Der Kastler Gemeinderat hat den Wasserpreis erst vor wenigen Tagen für einen Teil der Haushalte um mehr als das Doppelte auf zwei Euro erhöht. Da kommen die Vilsecker mit einer Anhebung um "nur" etwa 35 Prozent auf künftig 95 Cent pro Kubikmeter noch relativ gut weg. Das Thema, so erklärte Bürgermeister Hans-Martin Schertl, sei bei der Klausurtagung des Stadtrats bereits vorbesprochen worden.
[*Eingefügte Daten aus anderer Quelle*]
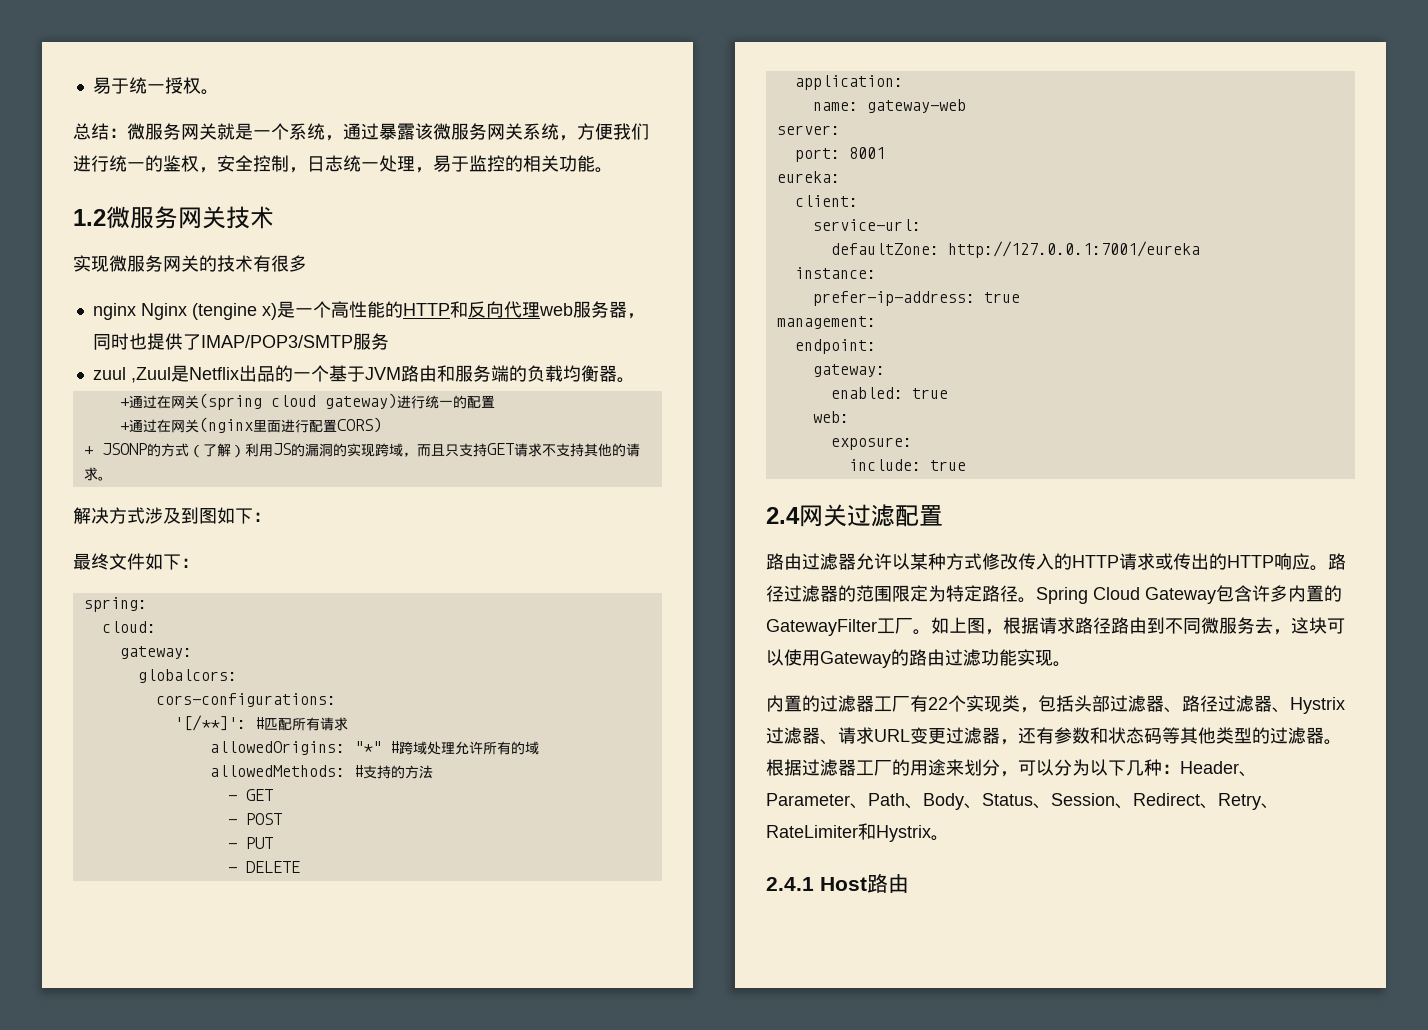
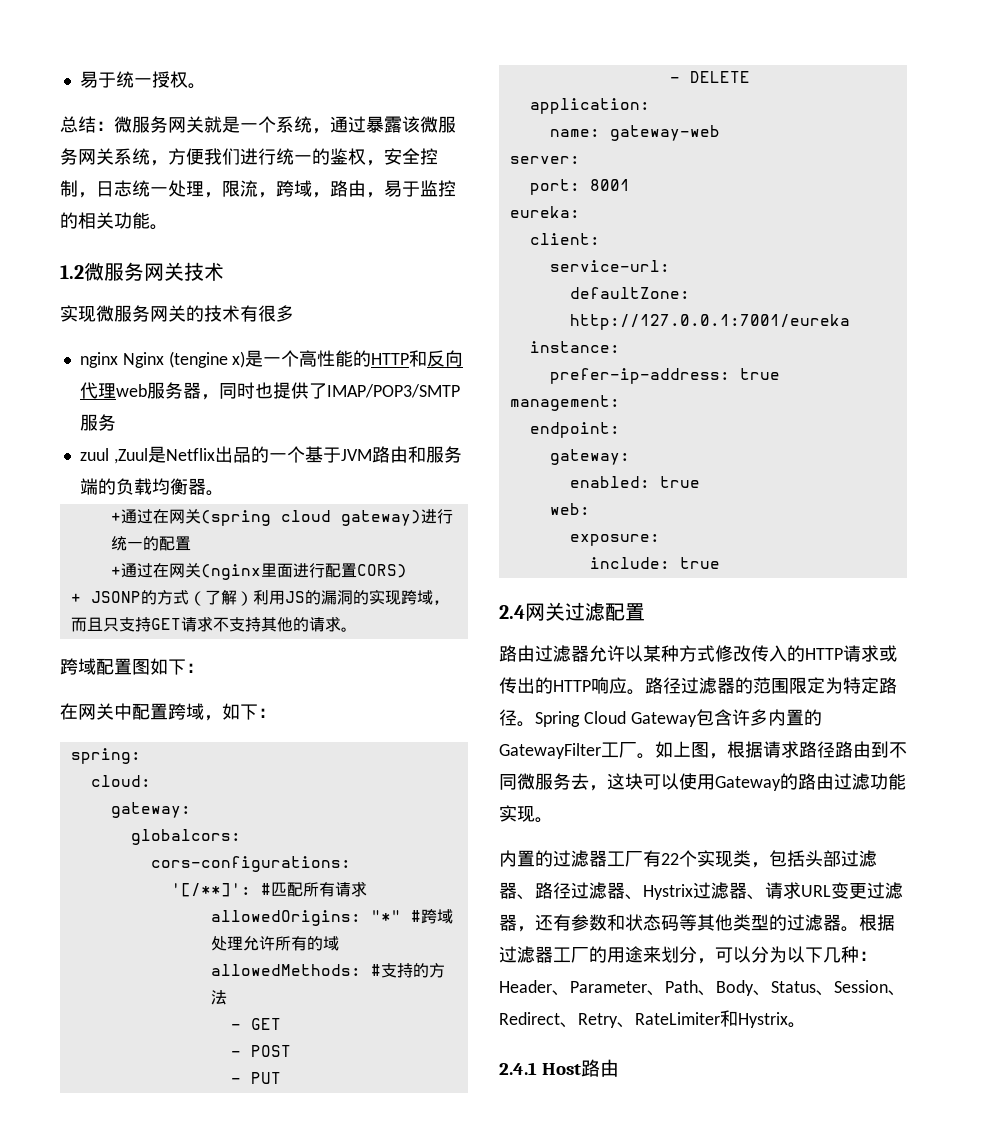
(433, 170) none -> [222,180,384,198] 限流，跨域，路由，
[73,507,199,524] 解决方式涉及到 -> [60,658,132,675] 跨域配置
[73,553,145,570] 最终文件 -> [60,703,222,721] 在网关中配置跨域，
Entsprechend eindeutig fiel mit 16:1 das Abstimmungsergebnis aus.

Fehlbetrag in der Bilanz

"Eine Erhöhung der Wassergebühr ist unumgänglich, da in den vergangenen Jahren einige Verluste aufgelaufen sind, das Wasserwerk aber kostendeckend arbeiten muss", erläuterte der Rathauschef. Allein 2013 habe sich der Fehlbetrag bei der Wasserversorgung auf rund 130 000 Euro summiert. Dieses Minus habe Kämmerer Harald Kergl als Grundlage für die Neuberechnung der Gebühren verwendet. Bisher lag der Wasserpreis bei 70 Cent pro Kubikmeter, ab 2015 sind 95 Cent zu bezahlen. Außerdem steigt die Zählergebühr. Der derzeit geltende Tarif von 6,12 Euro pro Jahr stamme noch aus dem Jahr 1980. Künftig sind jährlich 12 Euro fällig. "Auch wenn wir die Gebühren nun erhöhen, können wir unseren Bürgern immer noch vergleichsweise niedrige Preise anbieten."

Geld für die Kirche

Einstimmig erklärte das Gremium seine Bereitschaft, der Kirchenstiftung St. Ägidius bei der Renovierung der Pfarrkirche unter die Arme zu greifen. In dem Gotteshaus war im Januar 2013 ein Feuer ausgebrochen. "Wir sollten heute einen Grundsatzbeschluss fassen, dass der Stadtrat einen Zuschuss gibt", sagte der Bürgermeister. Auf eine konkrete Höhe legte sich der Stadtrat aber nicht fest. Über einen genauen Geldbetrag soll erst entschieden werden, wenn die Gesamtkosten feststehen.

Ebenfalls einstimmig segneten die Räte die Auszahlung von 5000 Euro für fünf verschiedene Bauprojekte ab. Die Träger hatten Zuschüsse aus einem kommunalen Förderprogramm beantragt.